The Department of Government Efficiency — better known by its ticker-friendly acronym DOGE — officially shut down over the weekend, hitting the July 4 sunset date baked into its founding executive order. In a final post on X, the agency announced its formal mission had ended, but quickly added that the broader goal of cutting waste and fraud isn't going anywhere.
"While the formal mission of DOGE has come to an end, the mission to eliminate waste, fraud, and abuse will continue," the agency wrote. "Good stewardship of taxpayer dollars and accountable government are not temporary initiatives."
DOGE was created in January 2025 by President Donald Trump, who set the termination date to coincide with the 250th anniversary of the Declaration of Independence. At the time, Trump called it "a smaller Government, with more efficiency and less bureaucracy" — a gift to America on its birthday.
The agency's website has already been deactivated.

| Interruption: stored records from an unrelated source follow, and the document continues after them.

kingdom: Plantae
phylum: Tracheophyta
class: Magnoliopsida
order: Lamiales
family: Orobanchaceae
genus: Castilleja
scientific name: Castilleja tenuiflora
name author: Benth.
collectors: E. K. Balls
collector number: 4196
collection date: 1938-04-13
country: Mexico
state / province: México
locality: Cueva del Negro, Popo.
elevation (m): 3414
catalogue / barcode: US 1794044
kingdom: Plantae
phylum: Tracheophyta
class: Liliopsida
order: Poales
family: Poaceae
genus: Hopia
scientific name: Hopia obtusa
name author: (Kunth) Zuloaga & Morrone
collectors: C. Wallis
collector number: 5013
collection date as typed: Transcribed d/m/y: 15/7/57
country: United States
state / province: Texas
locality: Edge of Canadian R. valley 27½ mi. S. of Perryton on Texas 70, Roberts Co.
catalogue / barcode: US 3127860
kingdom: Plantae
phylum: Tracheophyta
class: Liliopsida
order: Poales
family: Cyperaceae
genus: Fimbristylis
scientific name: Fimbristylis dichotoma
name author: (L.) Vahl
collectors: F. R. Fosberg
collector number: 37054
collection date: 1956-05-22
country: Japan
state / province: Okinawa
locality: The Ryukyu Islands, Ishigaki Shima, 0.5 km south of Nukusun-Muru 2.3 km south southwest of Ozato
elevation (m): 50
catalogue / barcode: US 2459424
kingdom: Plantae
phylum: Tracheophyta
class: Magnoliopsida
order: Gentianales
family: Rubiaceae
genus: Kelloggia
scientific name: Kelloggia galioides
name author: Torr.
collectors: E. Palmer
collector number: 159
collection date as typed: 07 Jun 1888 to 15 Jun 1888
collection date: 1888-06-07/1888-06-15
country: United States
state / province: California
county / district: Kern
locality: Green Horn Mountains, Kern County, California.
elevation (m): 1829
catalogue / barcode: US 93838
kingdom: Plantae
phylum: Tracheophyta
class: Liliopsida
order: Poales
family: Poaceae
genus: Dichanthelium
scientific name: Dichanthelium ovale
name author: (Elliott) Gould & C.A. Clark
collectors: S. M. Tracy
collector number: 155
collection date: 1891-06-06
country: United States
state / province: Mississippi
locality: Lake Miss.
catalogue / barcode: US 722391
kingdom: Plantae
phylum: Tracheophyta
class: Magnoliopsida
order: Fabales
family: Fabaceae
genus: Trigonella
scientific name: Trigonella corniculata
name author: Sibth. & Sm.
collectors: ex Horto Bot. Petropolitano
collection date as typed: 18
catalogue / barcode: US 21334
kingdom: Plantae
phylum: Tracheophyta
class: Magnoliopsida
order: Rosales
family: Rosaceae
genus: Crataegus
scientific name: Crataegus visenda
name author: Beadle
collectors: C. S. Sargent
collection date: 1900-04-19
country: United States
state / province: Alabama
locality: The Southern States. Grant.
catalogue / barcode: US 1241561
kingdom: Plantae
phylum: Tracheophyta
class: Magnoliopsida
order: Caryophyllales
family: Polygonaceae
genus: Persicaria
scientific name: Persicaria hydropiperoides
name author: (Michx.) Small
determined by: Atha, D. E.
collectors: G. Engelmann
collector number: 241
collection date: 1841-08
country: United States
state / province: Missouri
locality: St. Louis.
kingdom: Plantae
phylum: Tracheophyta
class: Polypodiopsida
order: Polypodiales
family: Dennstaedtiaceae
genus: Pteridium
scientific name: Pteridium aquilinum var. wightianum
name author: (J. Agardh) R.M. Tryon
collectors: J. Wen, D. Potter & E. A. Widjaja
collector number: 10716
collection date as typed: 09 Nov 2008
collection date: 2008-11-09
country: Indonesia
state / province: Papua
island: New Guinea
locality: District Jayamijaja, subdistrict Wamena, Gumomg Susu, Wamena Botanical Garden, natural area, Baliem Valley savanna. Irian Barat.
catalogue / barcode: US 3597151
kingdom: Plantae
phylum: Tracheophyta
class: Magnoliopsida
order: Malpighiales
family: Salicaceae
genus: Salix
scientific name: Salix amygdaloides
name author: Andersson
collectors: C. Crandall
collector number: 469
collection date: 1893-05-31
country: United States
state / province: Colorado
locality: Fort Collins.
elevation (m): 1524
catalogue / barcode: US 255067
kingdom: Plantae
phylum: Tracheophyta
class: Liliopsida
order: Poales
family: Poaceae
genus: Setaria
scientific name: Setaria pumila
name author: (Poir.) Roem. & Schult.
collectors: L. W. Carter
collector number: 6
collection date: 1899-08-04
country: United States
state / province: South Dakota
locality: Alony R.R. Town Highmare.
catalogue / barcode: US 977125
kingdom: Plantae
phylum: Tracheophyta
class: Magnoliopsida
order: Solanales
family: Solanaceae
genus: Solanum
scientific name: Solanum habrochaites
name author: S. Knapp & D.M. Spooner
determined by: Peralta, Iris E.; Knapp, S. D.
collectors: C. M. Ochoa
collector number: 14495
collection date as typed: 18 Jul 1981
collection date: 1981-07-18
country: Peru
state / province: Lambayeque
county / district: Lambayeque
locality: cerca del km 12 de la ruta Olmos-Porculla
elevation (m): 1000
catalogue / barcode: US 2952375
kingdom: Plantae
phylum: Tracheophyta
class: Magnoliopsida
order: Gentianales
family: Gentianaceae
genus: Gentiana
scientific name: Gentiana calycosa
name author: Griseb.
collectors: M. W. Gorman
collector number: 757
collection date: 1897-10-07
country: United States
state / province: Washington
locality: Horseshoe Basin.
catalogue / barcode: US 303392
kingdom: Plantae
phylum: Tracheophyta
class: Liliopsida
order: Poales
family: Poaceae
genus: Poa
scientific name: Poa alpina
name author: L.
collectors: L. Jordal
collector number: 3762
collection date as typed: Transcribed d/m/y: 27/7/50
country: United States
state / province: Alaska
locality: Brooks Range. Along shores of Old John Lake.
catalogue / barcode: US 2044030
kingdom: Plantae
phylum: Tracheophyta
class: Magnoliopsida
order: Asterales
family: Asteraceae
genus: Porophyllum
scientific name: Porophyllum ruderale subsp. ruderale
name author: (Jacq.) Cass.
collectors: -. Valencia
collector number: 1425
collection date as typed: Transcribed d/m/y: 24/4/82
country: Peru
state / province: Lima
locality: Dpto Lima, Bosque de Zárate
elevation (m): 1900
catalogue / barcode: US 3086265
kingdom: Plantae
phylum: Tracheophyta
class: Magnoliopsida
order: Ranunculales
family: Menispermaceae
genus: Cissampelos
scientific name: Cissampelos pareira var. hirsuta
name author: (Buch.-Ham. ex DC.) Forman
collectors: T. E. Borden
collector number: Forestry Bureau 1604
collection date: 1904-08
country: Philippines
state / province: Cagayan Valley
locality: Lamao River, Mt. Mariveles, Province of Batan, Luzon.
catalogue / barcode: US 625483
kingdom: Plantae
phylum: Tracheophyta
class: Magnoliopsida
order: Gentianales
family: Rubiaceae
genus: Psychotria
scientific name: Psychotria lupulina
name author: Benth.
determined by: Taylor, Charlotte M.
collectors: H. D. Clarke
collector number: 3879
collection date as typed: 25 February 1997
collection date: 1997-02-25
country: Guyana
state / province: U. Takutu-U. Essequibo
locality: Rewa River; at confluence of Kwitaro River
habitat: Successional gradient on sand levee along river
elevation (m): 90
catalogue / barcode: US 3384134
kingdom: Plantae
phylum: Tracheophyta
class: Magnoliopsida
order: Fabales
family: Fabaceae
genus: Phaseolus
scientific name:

The page that tracked DOGE's savings listed an estimated $215 billion as of Sunday, a figure that includes canceled contracts and leases, reduced software licenses, workforce changes, and grant cuts. But that number has been disputed, and the agency's own documentation doesn't fully back up the headline total.
DOGE wasn't just about cutting costs. In February, it open-sourced what it called the largest Medicaid dataset in the department's history, aiming to help identify fraud patterns and make government data more accessible.